Write the next part of the passage on EIA synthesis in interactive controllable II systems, starting after its final sentence.

*** Quoted passage Section Begins ***

The paper is organized as follows. Section 2 is devoted to the principle of the HLFT model. In Section 3, we describe the calculation process of the HLFT model in detail. Section 4 is the experimental verification of the HLFT model and discussion. Finally, in Section 5, the achievements of the proposed method are summarized.
2. EIAs synthesis in interactive controllable II systems
In interactive controllable II systems, new EIAs are synthesized from the original EIAs to reconstruct 3D images with desired viewing parameters by appropriate transformation models.
2.1 Principle of the conventional two-step pickup model
In II systems, EIAs are picked up in the record process, and integrated into 3D images by the same lenslet array in the display process. However, the lenslet arrays in II displays might not be same as those in the original II pickup systems; in fact, most II displays have their own parameter settings which are different from those of the pickup system. Moreover, the reconstructed 3D images are usually pseudoscopic, which means the depth of objects in the reconstructed 3D scene is reversed. Hence the EIAs captured in the record process would not be suitable for displaying on the II monitors directly, it is necessary to synthesize EIAs with a PO conversion and the parameters matching in the II display. Meanwhile, the parameters of the lenslet array in the II display limit the display depth and viewing angle of the reconstructed 3D images. Thus the viewing parameters of the reconstructed 3D images, such as the depth position, lateral translation and rotation, should also be controlled interactively in the process of synthesizing the new EIAs to obtain expected reconstructed 3D images in the display process.

*** Quoted passage Section Ends ***
*** Dataset Section Begins ***

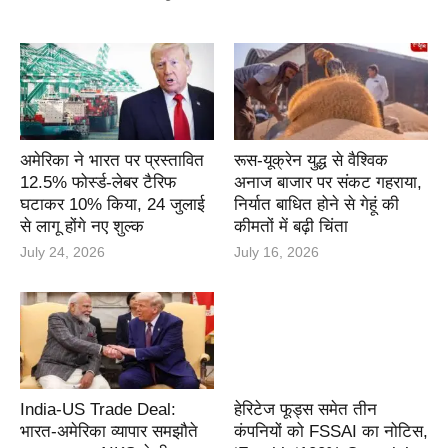
अमेरिका ने भारत पर प्रस्तावित
रूस-यूक्रेन युद्ध से वैश्विक
12.5% फोर्स्ड-लेबर टैरिफ
अनाज बाजार पर संकट गहराया,
घटाकर 10% किया, 24 जुलाई
निर्यात बाधित होने से गेहूं की
से लागू होंगे नए शुल्क
कीमतों में बढ़ी चिंता
July 24, 2026
July 16, 2026
India-US Trade Deal:
हेरिटेज फूड्स समेत तीन
भारत-अमेरिका व्यापार समझौते
कंपनियों को FSSAI का नोटिस,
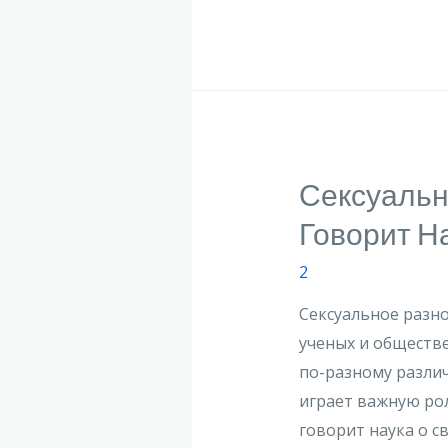
Сексуальн
Говорит Н
2
Сексуальное разно
ученых и обществе
по-разному разли
играет важную рол
говорит наука о с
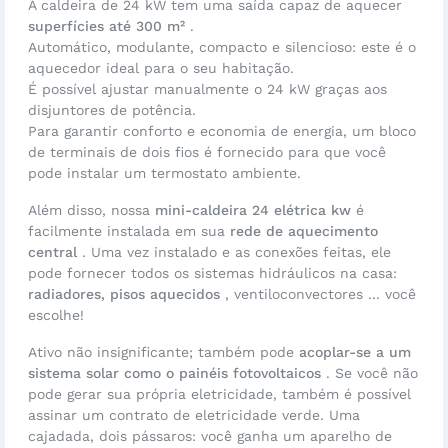
A caldeira de 24 kW tem uma saída capaz de aquecer
superfícies até 300 m²
.
Automático, modulante, compacto e silencioso: este é o
aquecedor ideal para o seu habitação.
É possível ajustar manualmente o 24 kW graças aos
disjuntores de potência.
Para garantir conforto e economia de energia, um bloco
de terminais de dois fios é fornecido para que você
pode instalar um termostato ambiente.
Além disso, nossa
mini-caldeira 24 elétrica kw
é
facilmente instalada em sua
rede de aquecimento
central
. Uma vez instalado e as conexões feitas, ele
pode fornecer todos os sistemas hidráulicos na casa:
radiadores, pisos aquecidos
, ventiloconvectores ... você
escolhe!
Ativo não insignificante; também pode
acoplar-se a um
sistema solar como o painéis fotovoltaicos
. Se você não
pode gerar sua própria eletricidade, também é possível
assinar um contrato de eletricidade verde. Uma
cajadada, dois pássaros: você ganha um aparelho de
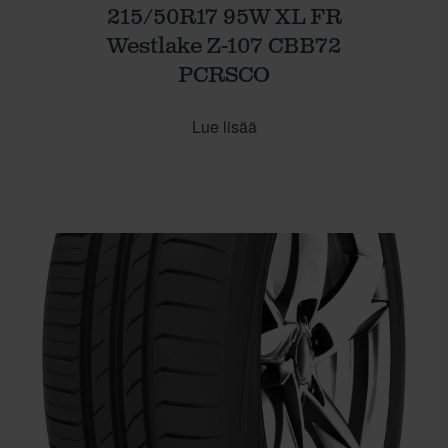
215/50R17 95W XL FR
Westlake Z-107 CBB72
PCRSCO
Lue lisää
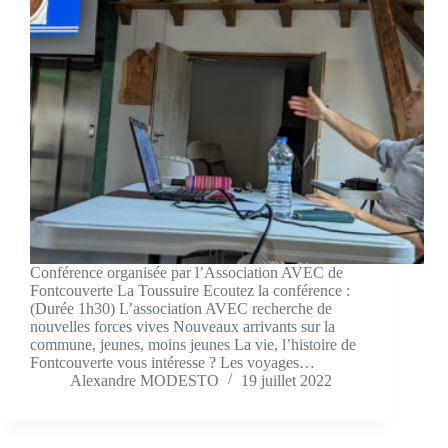
Conférence organisée par l’Association AVEC de
Fontcouverte La Toussuire Ecoutez la conférence :
(Durée 1h30) L’association AVEC recherche de
nouvelles forces vives Nouveaux arrivants sur la
commune, jeunes, moins jeunes La vie, l’histoire de
Fontcouverte vous intéresse ? Les voyages…
Alexandre MODESTO
19 juillet 2022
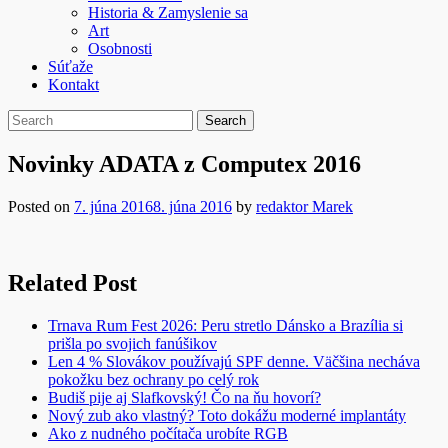
Historia & Zamyslenie sa
Art
Osobnosti
Súťaže
Kontakt
Novinky ADATA z Computex 2016
Posted on
7. júna 2016
8. júna 2016
by
redaktor Marek
Related Post
Trnava Rum Fest 2026: Peru stretlo Dánsko a Brazília si
prišla po svojich fanúšikov
Len 4 % Slovákov používajú SPF denne. Väčšina necháva
pokožku bez ochrany po celý rok
Budiš pije aj Slafkovský! Čo na ňu hovorí?
Nový zub ako vlastný? Toto dokážu moderné implantáty
Ako z nudného počítača urobíte RGB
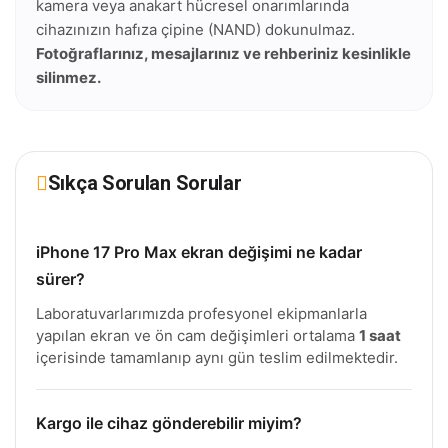
kamera veya anakart hücresel onarımlarında
cihazınızın hafıza çipine (NAND) dokunulmaz.
Fotoğraflarınız, mesajlarınız ve rehberiniz kesinlikle
silinmez.
Sıkça Sorulan Sorular
iPhone 17 Pro Max ekran değişimi ne kadar
sürer?
Laboratuvarlarımızda profesyonel ekipmanlarla
yapılan ekran ve ön cam değişimleri ortalama
1 saat
içerisinde tamamlanıp aynı gün teslim edilmektedir.
Kargo ile cihaz gönderebilir miyim?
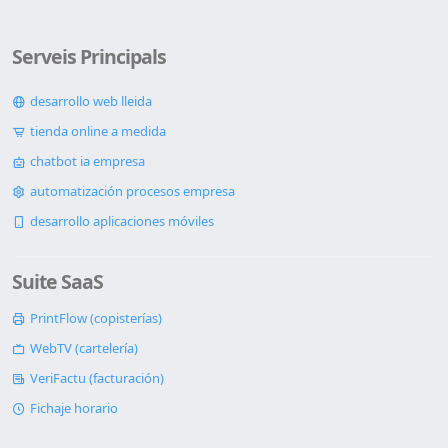
Serveis Principals
desarrollo web lleida
tienda online a medida
chatbot ia empresa
automatización procesos empresa
desarrollo aplicaciones móviles
Suite SaaS
PrintFlow (copisterías)
WebTV (cartelería)
VeriFactu (facturación)
Fichaje horario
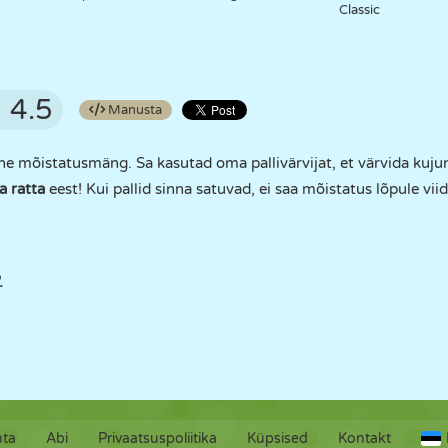
Classic
4.5
Manusta
ane mõistatusmäng. Sa kasutad oma pallivärvijat, et värvida kujun
a ratta
eest! Kui pallid sinna satuvad, ei saa mõistatus lõpule v
.
hta
Abi
Privaatsuspoliitika
Küpsised
Kontakt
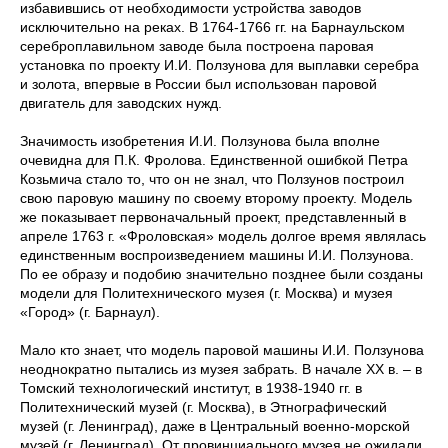
избавившись от необходимости устройства заводов
исключительно на реках. В 1764-1766 гг. на Барнаульском
сереброплавильном заводе была построена паровая
установка по проекту И.И. Ползунова для выплавки серебра
и золота, впервые в России был использован паровой
двигатель для заводских нужд.
Значимость изобретения И.И. Ползунова была вполне
очевидна для П.К. Фролова. Единственной ошибкой Петра
Козьмича стало то, что он не знал, что Ползунов построил
свою паровую машину по своему второму проекту. Модель
же показывает первоначальный проект, представленный в
апреле 1763 г. «Фроловская» модель долгое время являлась
единственным воспроизведением машины И.И. Ползунова.
По ее образу и подобию значительно позднее были созданы
модели для Политехнического музея (г. Москва) и музея
«Город» (г. Барнаул).
Мало кто знает, что модель паровой машины И.И. Ползунова
неоднократно пытались из музея забрать. В начале ХХ в. – в
Томский технологический институт, в 1938-1940 гг. в
Политехнический музей (г. Москва), в Этнографический
музей (г. Ленинград), даже в Центральный военно-морской
музей (г. Ленинград). От провинциального музея не ожидали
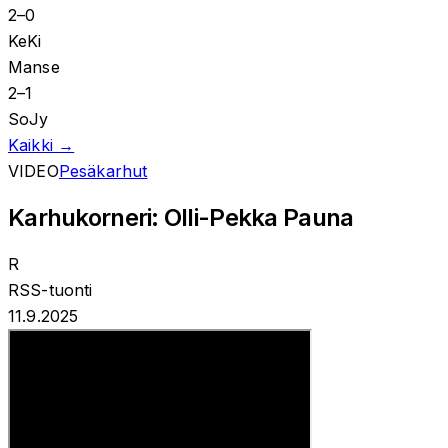
2
–
0
KeKi
Manse
2
–
1
SoJy
Kaikki →
VIDEO
Pesäkarhut
Karhukorneri: Olli-Pekka Pauna
R
RSS-tuonti
11.9.2025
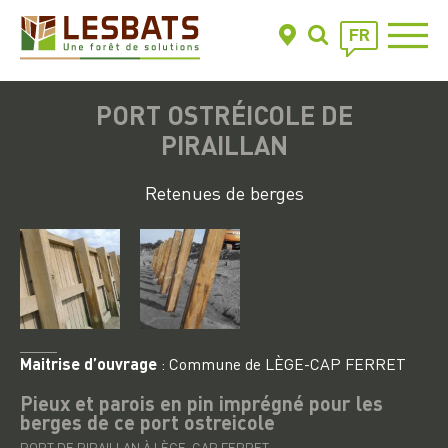
FR
PORT OSTRÉICOLE DE
PIRAILLAN
Retenues de berges
Maitrise d’ouvrage
: Commune de
LÈGE-CAP FERRET
Pieux et parois en pin imprégné pour les
berges de ce port ostreicole
PORT DE PIRAILLAN À LÈGE-CAP FERRET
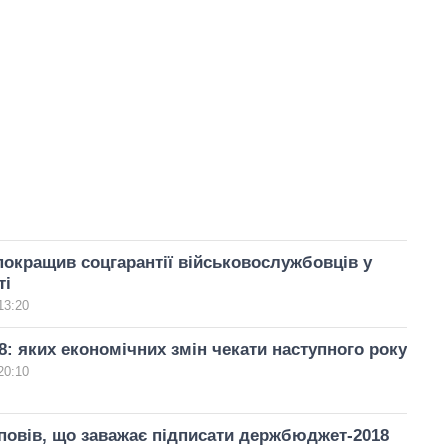
окращив соцгарантії військовослужбовців у
ті
13:20
: яких економічних змін чекати наступного року
20:10
повів, що заважає підписати держбюджет-2018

*** Dataset Section Ends ***

> _Answer area_:
The two-step pickup model is proposed to synthesize EIAs to display orthoscopic 3D images, and its modified version SPOC can match the parameters of synthetic EIAs to the II displays. In the two-step pickup model, two virtual lenslet arrays are placed parallel to each other, as shown in Fig. 1 . The original EIA is used to reproduce the 3D scene around the reference plane through the first lenslet array, and then the virtual 3D scene is picked up by the synthetic lenslet array. The depth position control of the reconstructed 3D images could be achieved by adjusting the distance ds from the reference plane to the synthetic lenslet array. The depth information of the 3D scene, i.e., the position of the viewpoints [16,17] or the distance do from the first lenslet array to the reference plane [18,19], is required. However, in II displays, the depth information of the 3D scene is usually unknown. Furthermore, we cannot synthesize EIAs corresponding to rotated 3D images by this two-step pickup model for its parallel structure of the lenslet arrays.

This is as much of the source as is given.